No thats not all. I am a woman who just like the man, I have blood flowing through my vein. I have needs.
Emotional needs that are denied me. I beg my husband every day for attention..Yet! He acts like am invisible.We share same bed yet I feel so lonely and unwanted.
I ve begged, cried yet he won't change.
My husband will only want to come close to me only when he desires to ease his immediate sexual want.
I can't remember the last time I got a complement from him. A kiss or hug? Nah lets not even go there.
I fall into depression every mow and then. Yet he won't burlge.
Our kids are our only point of contact.
I am dying slowing.
I don't have who to talk to.
My social life? Is extinct all thanks to him. Job? No way!!!! Cos other men will ask me out!!!

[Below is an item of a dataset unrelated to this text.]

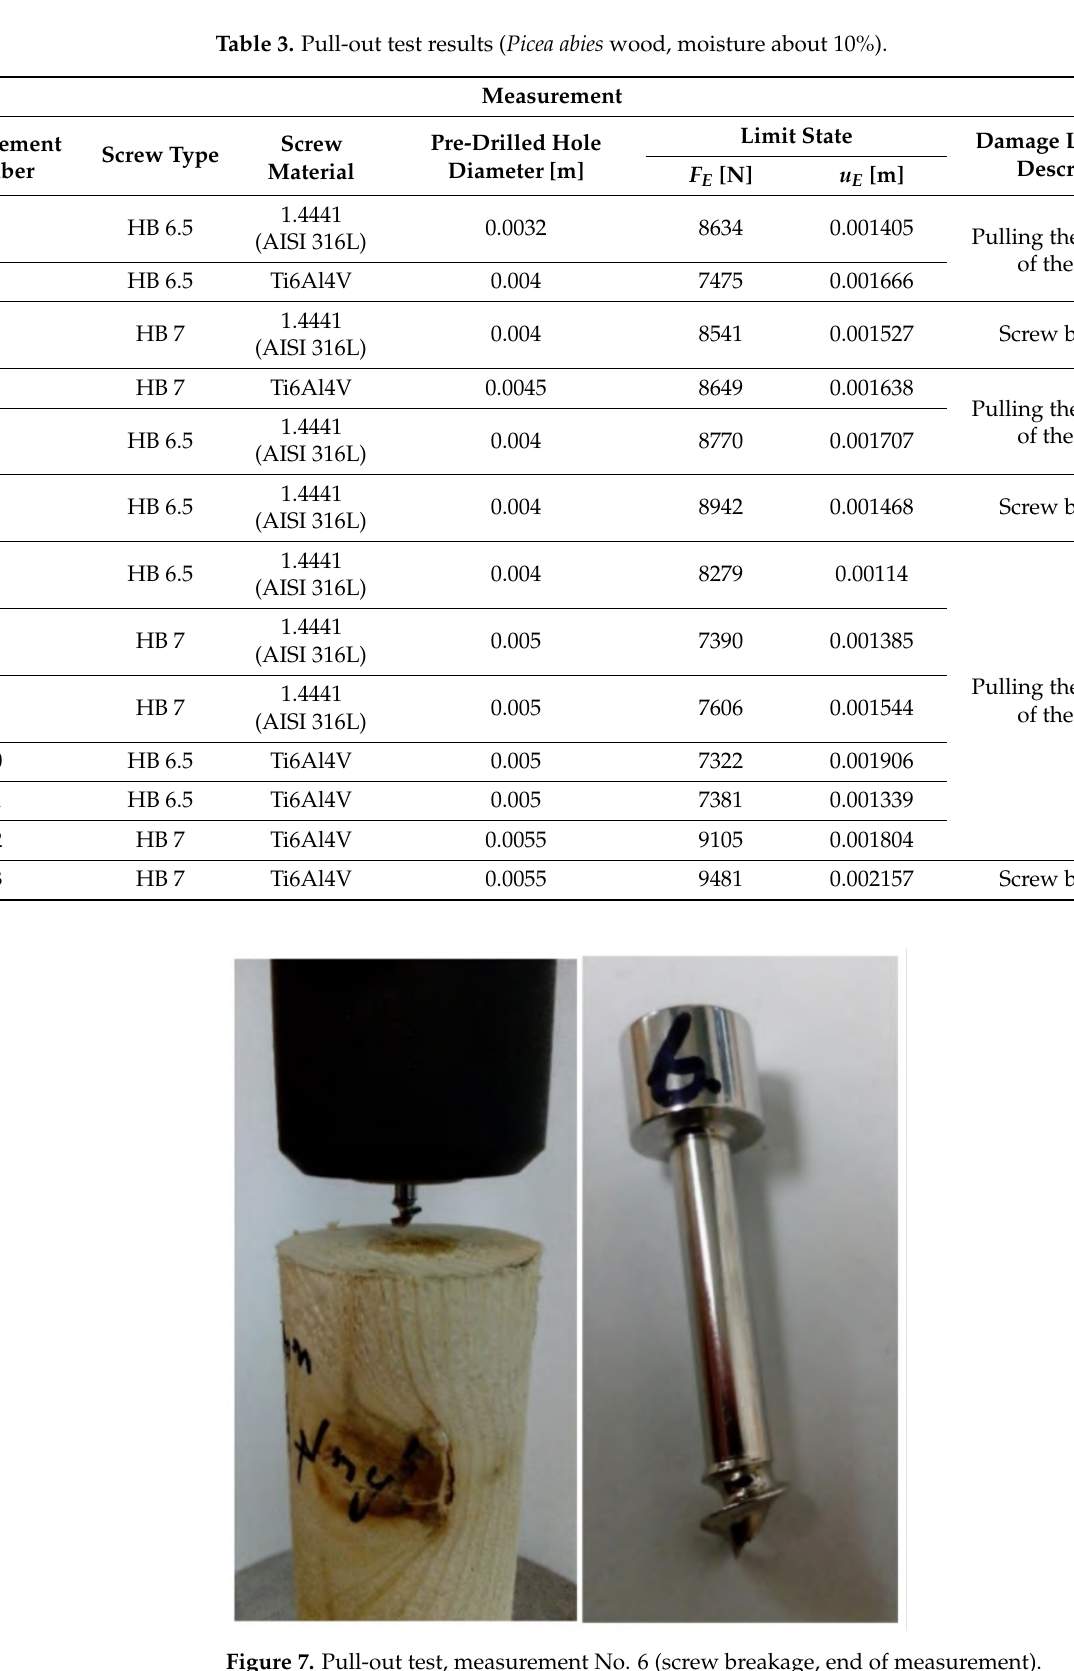
Figure 7. Pull-out test, measurement No. 6 (screw breakage, end of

Pray, tell me how can I not fall for any other man that will show me the slightest care.
My reason for writing this? I am dying. Slowly I am loosing my mind. I am always in and out of the hospital for no just cause.
Sometimes I think suicide. Yes!!! I have considered and still considering suicide except things will change. And the only reason am still holding on is that I wouldn't want to leave my kids at the mercy of other women,.
Dear men, this message is for you. Lots of women are going through EMOTIONAL VOILENCE!!! simply because you are failing or failed to do what you are expected to do. Lots of women have lost their confidence because of this.